» THE PROBLEM
A bare number is required: the count of lines in the material below that hold the word "Blockerad".

» DATA TO USE
----
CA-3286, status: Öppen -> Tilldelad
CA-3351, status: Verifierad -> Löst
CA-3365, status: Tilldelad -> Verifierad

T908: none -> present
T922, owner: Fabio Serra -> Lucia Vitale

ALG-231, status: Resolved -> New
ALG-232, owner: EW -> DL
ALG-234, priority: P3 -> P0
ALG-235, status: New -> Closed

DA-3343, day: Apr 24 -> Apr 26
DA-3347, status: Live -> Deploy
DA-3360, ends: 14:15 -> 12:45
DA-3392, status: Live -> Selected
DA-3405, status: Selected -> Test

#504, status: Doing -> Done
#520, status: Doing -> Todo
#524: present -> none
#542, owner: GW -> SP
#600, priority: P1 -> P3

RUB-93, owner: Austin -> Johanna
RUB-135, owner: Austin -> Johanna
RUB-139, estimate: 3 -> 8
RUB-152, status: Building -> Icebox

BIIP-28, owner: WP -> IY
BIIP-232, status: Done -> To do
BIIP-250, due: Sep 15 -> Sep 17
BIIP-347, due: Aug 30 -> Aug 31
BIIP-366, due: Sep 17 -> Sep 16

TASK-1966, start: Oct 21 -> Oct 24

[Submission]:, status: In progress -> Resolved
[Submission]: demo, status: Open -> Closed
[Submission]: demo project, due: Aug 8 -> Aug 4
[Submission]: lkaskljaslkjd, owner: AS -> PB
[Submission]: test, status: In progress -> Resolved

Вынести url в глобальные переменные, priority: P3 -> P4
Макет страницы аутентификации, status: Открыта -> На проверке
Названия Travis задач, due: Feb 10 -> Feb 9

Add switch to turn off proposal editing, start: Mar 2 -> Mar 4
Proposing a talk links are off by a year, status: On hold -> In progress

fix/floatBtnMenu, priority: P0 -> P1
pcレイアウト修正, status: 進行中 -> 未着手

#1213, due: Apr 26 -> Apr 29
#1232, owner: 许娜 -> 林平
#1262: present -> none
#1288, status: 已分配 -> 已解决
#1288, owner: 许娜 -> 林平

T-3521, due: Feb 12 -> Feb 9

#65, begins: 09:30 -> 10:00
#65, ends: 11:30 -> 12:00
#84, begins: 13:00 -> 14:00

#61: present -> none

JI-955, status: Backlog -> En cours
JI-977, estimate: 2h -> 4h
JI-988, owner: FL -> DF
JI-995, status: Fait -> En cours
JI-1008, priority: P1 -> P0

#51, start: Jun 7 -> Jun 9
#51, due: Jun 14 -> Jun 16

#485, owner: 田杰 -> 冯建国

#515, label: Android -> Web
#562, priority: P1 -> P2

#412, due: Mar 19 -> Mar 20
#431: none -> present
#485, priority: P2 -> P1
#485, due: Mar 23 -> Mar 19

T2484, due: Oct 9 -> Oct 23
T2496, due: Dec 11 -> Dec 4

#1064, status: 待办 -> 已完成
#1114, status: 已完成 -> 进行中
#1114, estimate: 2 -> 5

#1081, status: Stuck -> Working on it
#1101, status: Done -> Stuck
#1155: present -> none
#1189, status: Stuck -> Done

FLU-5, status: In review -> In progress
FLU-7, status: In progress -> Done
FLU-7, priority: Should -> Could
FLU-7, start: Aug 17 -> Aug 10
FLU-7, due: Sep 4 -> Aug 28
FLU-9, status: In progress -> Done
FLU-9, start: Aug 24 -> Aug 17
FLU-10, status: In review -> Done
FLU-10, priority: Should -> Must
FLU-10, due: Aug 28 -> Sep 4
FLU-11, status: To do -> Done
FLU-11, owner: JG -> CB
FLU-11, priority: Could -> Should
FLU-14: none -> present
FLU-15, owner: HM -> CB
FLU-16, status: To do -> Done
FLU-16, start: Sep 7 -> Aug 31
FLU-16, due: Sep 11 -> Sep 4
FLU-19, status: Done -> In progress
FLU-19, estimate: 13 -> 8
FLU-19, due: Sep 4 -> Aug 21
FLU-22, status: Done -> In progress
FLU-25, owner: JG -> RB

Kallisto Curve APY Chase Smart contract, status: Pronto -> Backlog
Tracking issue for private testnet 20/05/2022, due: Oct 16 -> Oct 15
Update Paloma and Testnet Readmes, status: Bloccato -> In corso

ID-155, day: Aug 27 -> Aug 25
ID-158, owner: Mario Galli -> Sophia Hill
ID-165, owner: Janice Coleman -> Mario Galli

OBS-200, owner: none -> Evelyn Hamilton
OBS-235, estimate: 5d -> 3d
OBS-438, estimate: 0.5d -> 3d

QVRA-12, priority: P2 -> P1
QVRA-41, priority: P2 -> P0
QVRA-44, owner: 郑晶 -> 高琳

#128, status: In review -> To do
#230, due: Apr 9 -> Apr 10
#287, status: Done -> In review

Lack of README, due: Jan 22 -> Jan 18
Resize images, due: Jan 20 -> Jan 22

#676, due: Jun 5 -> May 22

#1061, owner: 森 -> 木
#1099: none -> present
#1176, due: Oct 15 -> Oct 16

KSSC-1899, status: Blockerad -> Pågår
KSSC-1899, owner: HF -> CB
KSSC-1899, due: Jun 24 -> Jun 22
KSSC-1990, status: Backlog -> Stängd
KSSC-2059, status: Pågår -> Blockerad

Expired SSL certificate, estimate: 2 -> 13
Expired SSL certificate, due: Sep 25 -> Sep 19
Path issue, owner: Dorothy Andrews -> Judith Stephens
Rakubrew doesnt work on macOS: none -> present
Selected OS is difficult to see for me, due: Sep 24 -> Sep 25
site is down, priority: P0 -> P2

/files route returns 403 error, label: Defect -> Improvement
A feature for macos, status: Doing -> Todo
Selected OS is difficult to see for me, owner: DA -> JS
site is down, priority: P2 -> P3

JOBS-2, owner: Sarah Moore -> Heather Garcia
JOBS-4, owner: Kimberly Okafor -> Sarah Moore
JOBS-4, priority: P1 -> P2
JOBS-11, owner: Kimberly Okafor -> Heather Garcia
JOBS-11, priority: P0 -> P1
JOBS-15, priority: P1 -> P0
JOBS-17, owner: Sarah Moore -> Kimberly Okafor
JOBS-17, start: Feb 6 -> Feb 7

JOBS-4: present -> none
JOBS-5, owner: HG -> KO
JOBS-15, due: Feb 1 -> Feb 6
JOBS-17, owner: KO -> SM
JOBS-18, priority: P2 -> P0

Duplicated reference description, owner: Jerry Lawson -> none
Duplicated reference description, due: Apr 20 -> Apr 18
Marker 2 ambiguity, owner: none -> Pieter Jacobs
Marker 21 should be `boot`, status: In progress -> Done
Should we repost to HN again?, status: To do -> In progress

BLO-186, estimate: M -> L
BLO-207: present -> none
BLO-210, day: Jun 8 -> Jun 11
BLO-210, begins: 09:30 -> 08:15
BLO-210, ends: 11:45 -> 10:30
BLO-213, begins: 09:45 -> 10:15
----
» ANSWER TO THIS TASK
2